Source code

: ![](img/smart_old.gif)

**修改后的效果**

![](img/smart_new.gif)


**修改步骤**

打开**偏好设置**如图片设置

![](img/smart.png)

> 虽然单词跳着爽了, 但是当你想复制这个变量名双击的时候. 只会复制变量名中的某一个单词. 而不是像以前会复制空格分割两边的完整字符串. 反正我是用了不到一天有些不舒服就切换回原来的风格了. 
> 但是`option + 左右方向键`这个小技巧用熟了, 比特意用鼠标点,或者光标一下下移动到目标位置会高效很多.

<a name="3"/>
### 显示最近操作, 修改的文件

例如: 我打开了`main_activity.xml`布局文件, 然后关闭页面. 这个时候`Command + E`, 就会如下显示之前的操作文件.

--*--

Output an exact copy of the lines from the one holding "虽然单词跳着爽了, 但是当你想复制这个变量名双击的时候. 只会复制变量名中的某一个单词." to the last line of the data, inclusive, and nothing beyond that range.

§ ANSWER TO THIS TASK
> 虽然单词跳着爽了, 但是当你想复制这个变量名双击的时候. 只会复制变量名中的某一个单词. 而不是像以前会复制空格分割两边的完整字符串. 反正我是用了不到一天有些不舒服就切换回原来的风格了. 
> 但是`option + 左右方向键`这个小技巧用熟了, 比特意用鼠标点,或者光标一下下移动到目标位置会高效很多.

<a name="3"/>
### 显示最近操作, 修改的文件

例如: 我打开了`main_activity.xml`布局文件, 然后关闭页面. 这个时候`Command + E`, 就会如下显示之前的操作文件.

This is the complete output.